Ein Flugblatt mit der Aufschrift "Je suis Boris" (Ich bin Boris) und Blumen erinnern am 28. Februar 2015 an einem Laternenmast vor der Basilius-Kathedrale in Moskau an den tags zuvor ermordeten russischen Oppositionspolitiker Boris Nemzow.
Jay / Flickr, CC BY-NC-SA 2.0 - https://creativecommons.org/licenses/by-nc-sa/2.0/

, Interview: "Ich will nicht, dass noch mehr sterben"

Wohin geht Russland nach der Ermordung des Oppositionellen Boris Nemzow? Wie sollen sich Putin-Kritiker im Land künftig verhalten? Boris Reitschuster, ehemaliger Büroleiter des "Focus" in Moskau, beantwortet diese und weitere Fragen im Gespräch mit Gabriele Schöler.

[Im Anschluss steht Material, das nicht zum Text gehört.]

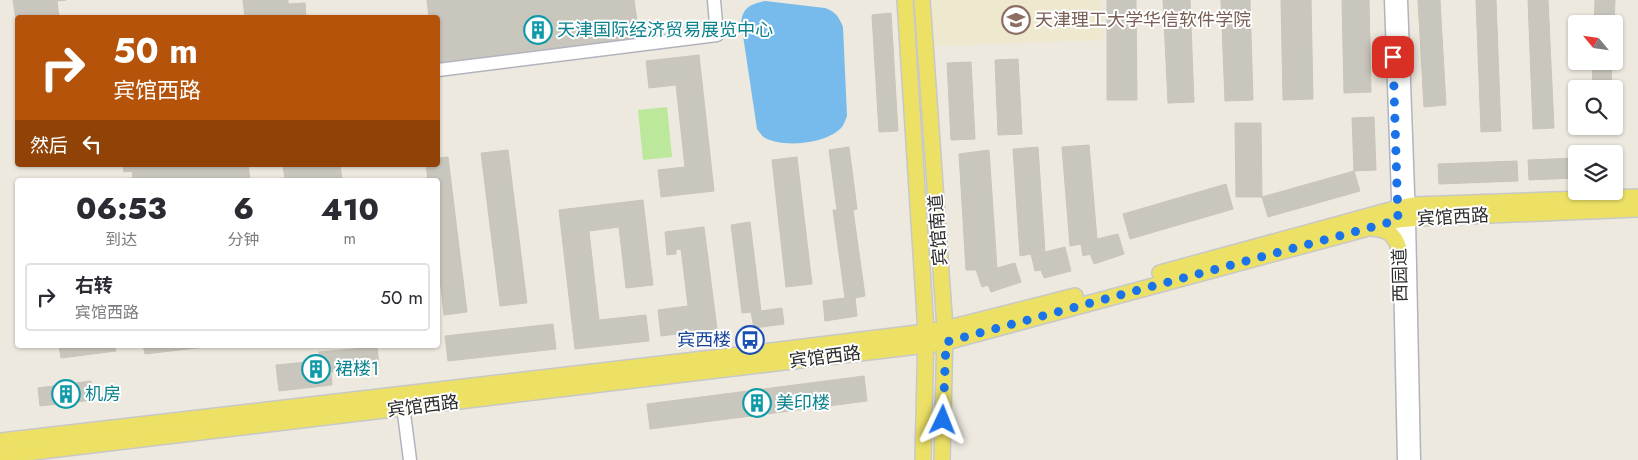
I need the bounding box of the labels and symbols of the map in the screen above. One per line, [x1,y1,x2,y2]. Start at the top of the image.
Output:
school or university icon: 天津理工大学华信软件学院 [1001,5,1031,35]
place label: 天津理工大学华信软件学院 [1035,7,1251,33]
building icon: 天津国际经济贸易展览中心 [523,15,553,45]
north arrow [1568,15,1622,70]
place label: 天津国际经济贸易展览中心 [557,17,773,43]
pin [1372,36,1414,78]
street label: 宾馆南道 [923,193,953,267]
street label: 宾馆西路 [1416,202,1490,232]
street label: 西园道 [1387,248,1413,302]
bus stop icon: 宾西楼 [735,325,765,355]
place label: 宾西楼 [677,327,731,353]
street label: 宾馆西路 [788,340,862,374]
building icon: 裙楼1 [301,354,331,384]
place label: 裙楼1 [335,356,379,382]
building icon: 机房 [51,379,81,409]
place label: 机房 [85,381,121,407]
building icon: 美印楼 [742,388,772,418]
street label: 宾馆西路 [386,389,460,423]
place label: 美印楼 [776,390,830,416]
position arrow [916,393,968,445]

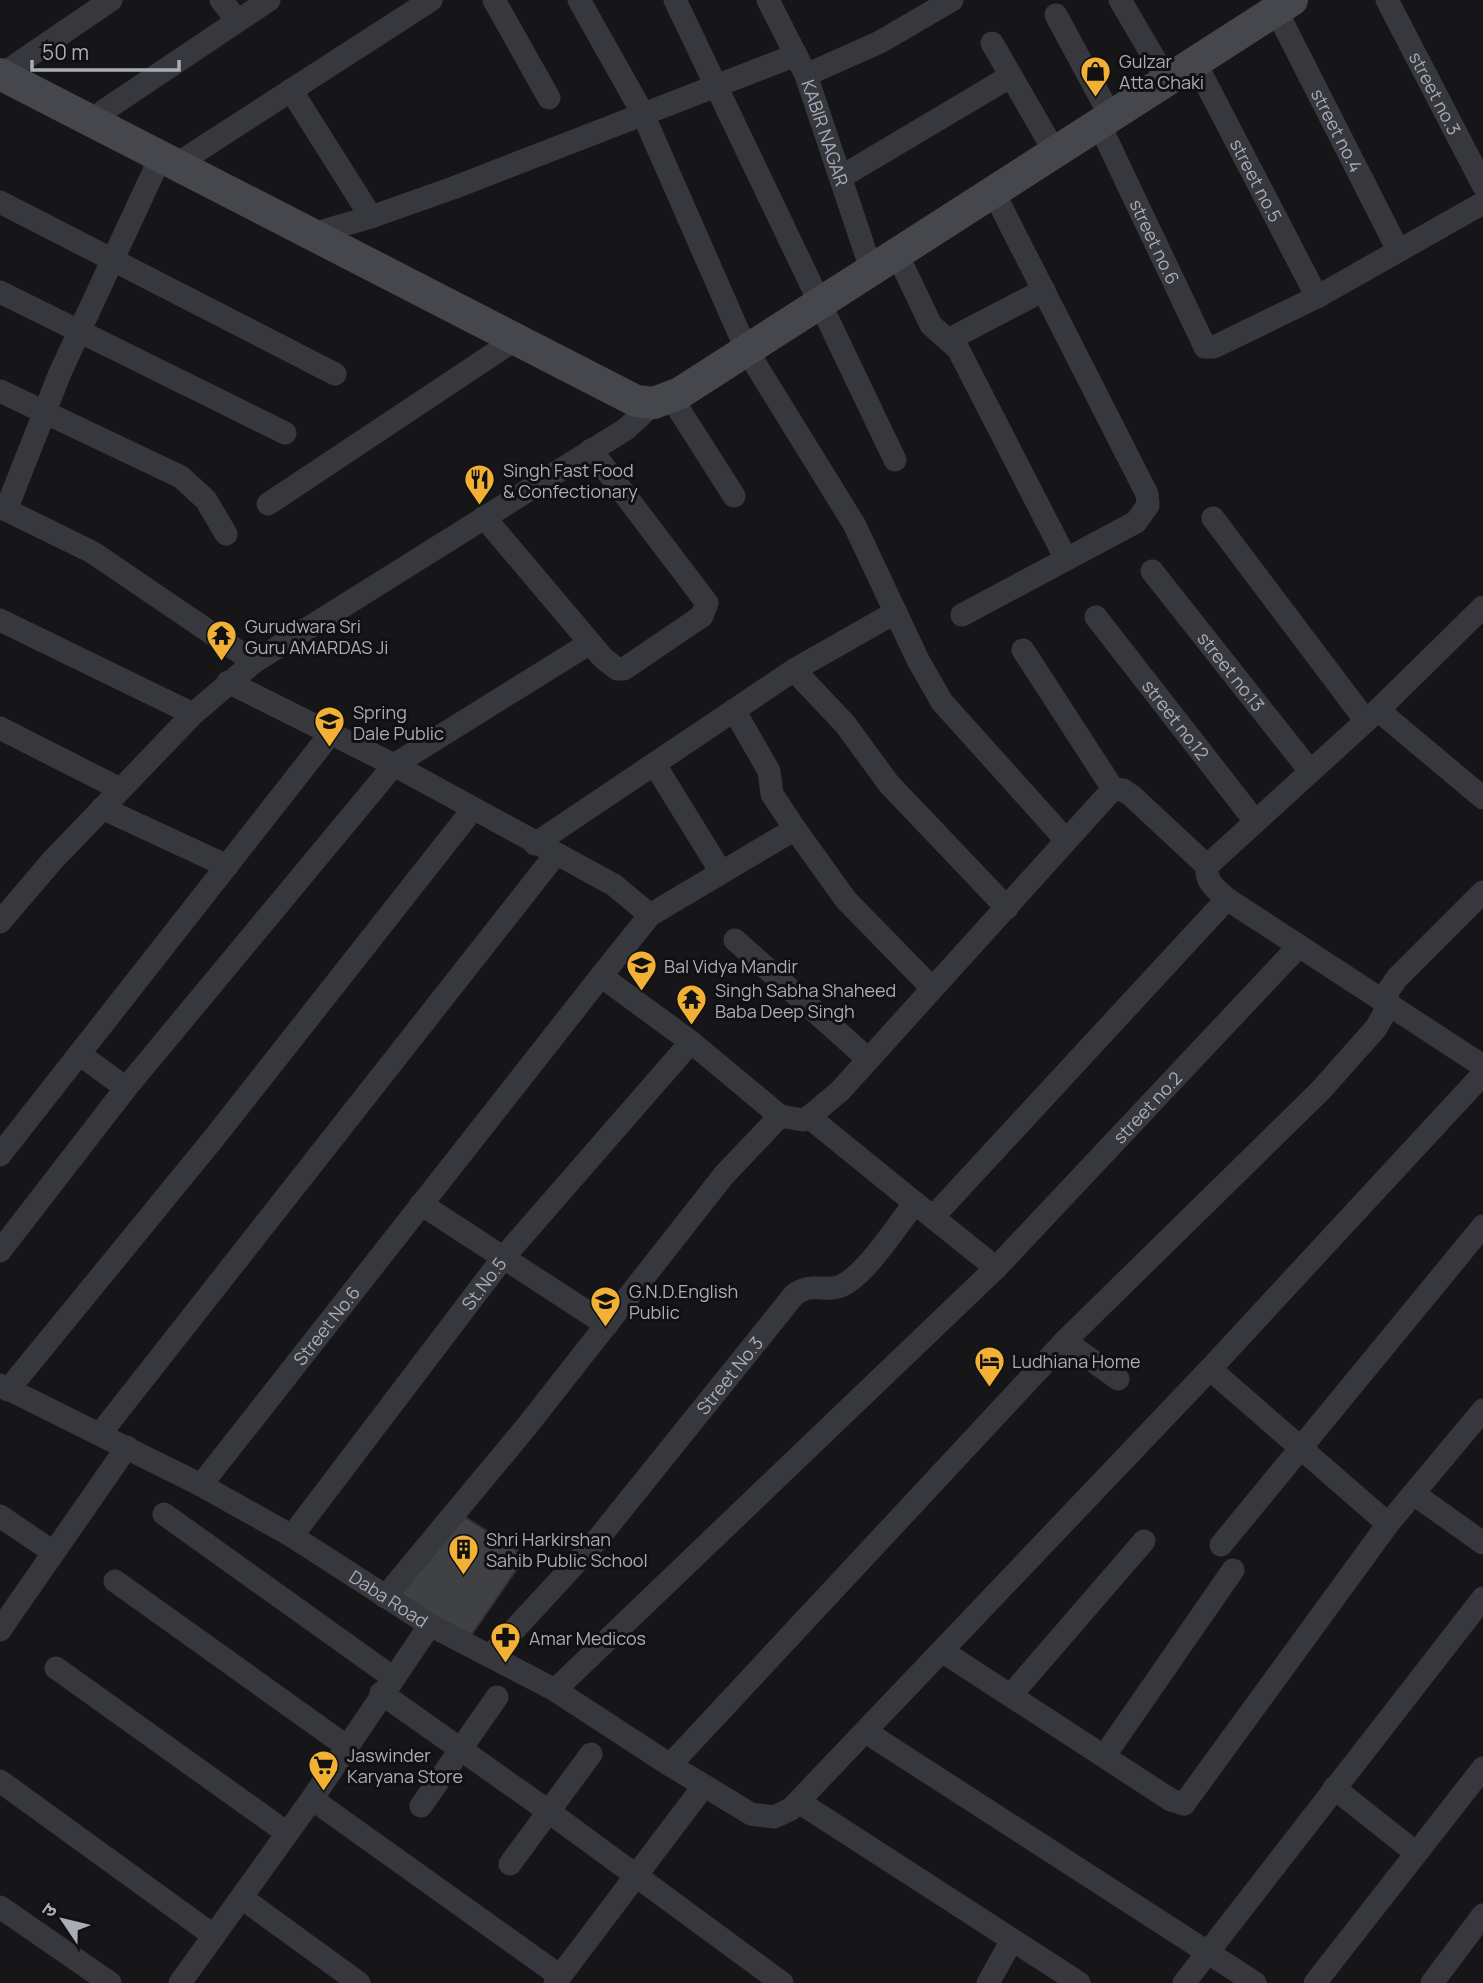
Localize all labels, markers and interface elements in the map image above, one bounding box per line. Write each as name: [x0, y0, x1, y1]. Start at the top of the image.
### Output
scale bar: [32, 28, 178, 72]
text: 50 m: [42, 38, 89, 66]
street label: street no.3: [1404, 48, 1467, 139]
place label: Gulzar Atta Chaki: [1119, 49, 1204, 94]
shop icon: Gulzar Atta Chaki: [1079, 54, 1113, 98]
street label: KABIR NAGAR: [796, 76, 854, 189]
street label: street no.4: [1306, 84, 1368, 176]
street label: street no.5: [1225, 134, 1288, 226]
street label: street no.6: [1124, 195, 1185, 288]
place label: Singh Fast Food & Confectionary: [503, 458, 638, 503]
restaurant icon: Singh Fast Food & Confectionary: [463, 463, 497, 507]
place label: Gurudwara Sri Guru AMARDAS Ji: [245, 614, 388, 659]
temple icon: Gurudwara Sri Guru AMARDAS Ji: [205, 619, 239, 663]
street label: street no.13: [1192, 627, 1270, 716]
street label: street no.12: [1137, 674, 1215, 765]
place label: Spring Dale Public: [353, 700, 444, 745]
school or university icon: Spring Dale Public: [313, 705, 347, 749]
school or university icon: Bal Vidya Mandir: [624, 949, 658, 993]
place label: Bal Vidya Mandir: [664, 954, 799, 978]
place label: Singh Sabha Shaheed Baba Deep Singh: [715, 978, 896, 1023]
temple icon: Singh Sabha Shaheed Baba Deep Singh: [675, 983, 709, 1027]
street label: street no.2: [1107, 1066, 1187, 1148]
street label: St.No.5: [456, 1252, 512, 1315]
place label: G.N.D.English Public: [629, 1279, 738, 1324]
street label: Street No.6: [288, 1281, 365, 1370]
school or university icon: G.N.D.English Public: [589, 1284, 623, 1328]
street label: Street No.3: [691, 1331, 768, 1419]
hotel icon: Ludhiana Home: [972, 1344, 1006, 1388]
place label: Ludhiana Home: [1012, 1349, 1140, 1373]
place label: Shri Harkirshan Sahib Public School: [486, 1527, 648, 1572]
building icon: Shri Harkirshan Sahib Public School: [446, 1532, 480, 1576]
street label: Daba Road: [345, 1564, 433, 1633]
pharmacy icon: Amar Medicos: [489, 1621, 523, 1665]
place label: Amar Medicos: [529, 1626, 646, 1650]
place label: Jaswinder Karyana Store: [347, 1743, 463, 1788]
supermarket icon: Jaswinder Karyana Store: [307, 1748, 341, 1792]
north arrow: [28, 1885, 98, 1955]
text: उ: [35, 1898, 63, 1922]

Bertelsmann Stiftung: Nach der Ermordung des russischen Oppositionellen und scharfen Putin-Kritikers Boris Nemzow sind am Sonntag die Menschen in Moskau zu Tausenden auf die Straße gegangen und haben gegen Putin demonstriert. Ist das der Beginn eines russischen Majdan – könnte es das werden?

Boris Reitschuster:
Nein, leider nicht. Ich habe höchsten Respekt vor denen, die da gekommen sind, aber die Angst und politische Depression in Russland sind zu groß, als dass es eine Massenbewegung werden könnte, die Putin gefährdet.

Bertelsmann Stiftung: Wohin geht Russland?

Reitschuster: Russland geht zurück in die 1930er Jahre. Das, was ich im Geschichtsunterrricht gelernt und nie verstanden habe, erlebe ich in vielem am eigenen Leib. Wer das nicht selbst erlebt hat, kann es sich auch nicht vorstellen, deshalb haben wir hier im Westen ein Wahrnehmungsproblem. Wenn man russisches Fernsehen – auch nur auszugsweise – simultan übersetzt in Deutschland zeigen würde, würden viele Leute auch in Deutschland mehr verstehen.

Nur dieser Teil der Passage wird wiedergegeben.